● Excerpt
########
Cloud Run manages everything else: generating a valid SSL certificate, configuring an SSL termination correctly with secure settings, handling incoming requests, decrypting them and forwarding them to your application.
There are 2 workflows
The pricing model on Cloud Run is unique as you only pay for the system resources you use while a container is handling Web requests with a granularity of 100 milliseconds and when it is starting or shutting down.
Comparing with app engine flexible environment, App Engine Flexible runs on top of Compute Engine, it can't scale to zero and runs inside of the VPC network. For Cloud Run, as soon as a container is handling no requests, the CPU is throttled to nearly zero
Cloud Run supports auto scaling. Cloud Run automatically increases capacity when necessary to make sure it handles all incoming requests. As soon as the demand decreases once more, Cloud Run stops sending traffic to these containers and shuts them down.
The maximum number of containers in a single Cloud Run service is 1,000, and you can increase this limit if you send a request to Google Support.
If a container breaks, Cloud Run will remove it.
Cloud Run integrates with a global load balancer, which allows you to expose a single global IP address in front of multiple regional Cloud Run services.
You can shift the traffic to the new revision gradually to reduce the impact of a failure and maintain application availability during the update.
It is not required to take an incremental approach to deployment. You can also choose to send 100% of your traffic to the new revision immediately.
Idle container will not serve the request. Cloud Run can shut down idle containers since they are not handing requests.
########
● Given data
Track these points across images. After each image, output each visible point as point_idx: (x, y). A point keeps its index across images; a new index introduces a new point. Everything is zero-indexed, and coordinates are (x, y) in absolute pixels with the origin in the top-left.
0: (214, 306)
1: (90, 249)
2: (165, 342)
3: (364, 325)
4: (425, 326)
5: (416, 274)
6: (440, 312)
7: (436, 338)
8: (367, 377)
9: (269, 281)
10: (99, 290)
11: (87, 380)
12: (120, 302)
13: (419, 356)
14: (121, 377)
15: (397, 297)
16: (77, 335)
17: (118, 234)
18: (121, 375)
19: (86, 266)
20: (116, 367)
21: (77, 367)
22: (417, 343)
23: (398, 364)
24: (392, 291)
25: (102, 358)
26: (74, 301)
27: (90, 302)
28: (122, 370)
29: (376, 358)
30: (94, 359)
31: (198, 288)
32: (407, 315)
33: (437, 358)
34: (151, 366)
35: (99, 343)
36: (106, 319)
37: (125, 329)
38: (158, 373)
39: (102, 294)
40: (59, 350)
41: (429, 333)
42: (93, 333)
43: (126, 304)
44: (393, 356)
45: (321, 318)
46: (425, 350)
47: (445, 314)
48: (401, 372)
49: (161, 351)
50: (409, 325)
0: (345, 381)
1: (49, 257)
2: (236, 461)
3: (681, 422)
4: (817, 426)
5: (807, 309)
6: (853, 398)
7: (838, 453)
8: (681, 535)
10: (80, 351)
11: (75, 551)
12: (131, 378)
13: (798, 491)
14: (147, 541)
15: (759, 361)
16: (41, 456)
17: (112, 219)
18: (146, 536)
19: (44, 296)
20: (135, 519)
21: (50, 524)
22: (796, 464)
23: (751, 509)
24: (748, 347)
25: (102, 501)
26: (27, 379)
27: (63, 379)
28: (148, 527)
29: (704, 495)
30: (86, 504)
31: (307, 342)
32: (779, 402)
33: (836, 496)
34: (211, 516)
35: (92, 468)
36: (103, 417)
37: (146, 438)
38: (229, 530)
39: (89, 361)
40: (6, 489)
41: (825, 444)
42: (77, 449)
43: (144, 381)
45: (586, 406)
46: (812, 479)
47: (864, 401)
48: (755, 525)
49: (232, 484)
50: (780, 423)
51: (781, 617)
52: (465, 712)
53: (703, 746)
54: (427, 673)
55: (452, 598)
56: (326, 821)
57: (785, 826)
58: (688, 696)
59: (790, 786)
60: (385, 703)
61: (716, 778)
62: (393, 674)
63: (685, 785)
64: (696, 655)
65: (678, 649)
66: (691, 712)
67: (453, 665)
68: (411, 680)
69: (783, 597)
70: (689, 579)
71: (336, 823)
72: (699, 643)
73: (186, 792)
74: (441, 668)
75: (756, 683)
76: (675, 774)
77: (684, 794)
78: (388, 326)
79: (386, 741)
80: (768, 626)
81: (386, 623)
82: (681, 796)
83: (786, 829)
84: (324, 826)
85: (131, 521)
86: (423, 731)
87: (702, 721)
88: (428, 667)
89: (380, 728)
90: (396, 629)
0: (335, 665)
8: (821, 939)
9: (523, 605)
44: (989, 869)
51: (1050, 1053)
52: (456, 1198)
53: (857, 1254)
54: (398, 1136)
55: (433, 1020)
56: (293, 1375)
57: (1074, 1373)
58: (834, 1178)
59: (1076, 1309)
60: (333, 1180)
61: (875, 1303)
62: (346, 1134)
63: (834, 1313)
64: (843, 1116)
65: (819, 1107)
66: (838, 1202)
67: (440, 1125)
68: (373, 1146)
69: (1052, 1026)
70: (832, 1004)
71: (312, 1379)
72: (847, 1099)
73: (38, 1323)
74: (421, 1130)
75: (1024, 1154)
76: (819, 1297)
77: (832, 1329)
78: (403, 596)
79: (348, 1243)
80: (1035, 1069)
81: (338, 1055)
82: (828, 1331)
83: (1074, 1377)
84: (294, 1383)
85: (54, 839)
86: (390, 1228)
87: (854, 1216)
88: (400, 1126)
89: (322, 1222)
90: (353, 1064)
########
● The request
Copy out the Cloud Run notes above in full, word for word.

● Right answer
Cloud Run manages everything else: generating a valid SSL certificate, configuring an SSL termination correctly with secure settings, handling incoming requests, decrypting them and forwarding them to your application.
There are 2 workflows
The pricing model on Cloud Run is unique as you only pay for the system resources you use while a container is handling Web requests with a granularity of 100 milliseconds and when it is starting or shutting down.
Comparing with app engine flexible environment, App Engine Flexible runs on top of Compute Engine, it can't scale to zero and runs inside of the VPC network. For Cloud Run, as soon as a container is handling no requests, the CPU is throttled to nearly zero
Cloud Run supports auto scaling. Cloud Run automatically increases capacity when necessary to make sure it handles all incoming requests. As soon as the demand decreases once more, Cloud Run stops sending traffic to these containers and shuts them down.
The maximum number of containers in a single Cloud Run service is 1,000, and you can increase this limit if you send a request to Google Support.
If a container breaks, Cloud Run will remove it.
Cloud Run integrates with a global load balancer, which allows you to expose a single global IP address in front of multiple regional Cloud Run services.
You can shift the traffic to the new revision gradually to reduce the impact of a failure and maintain application availability during the update.
It is not required to take an incremental approach to deployment. You can also choose to send 100% of your traffic to the new revision immediately.
Idle container will not serve the request. Cloud Run can shut down idle containers since they are not handing requests.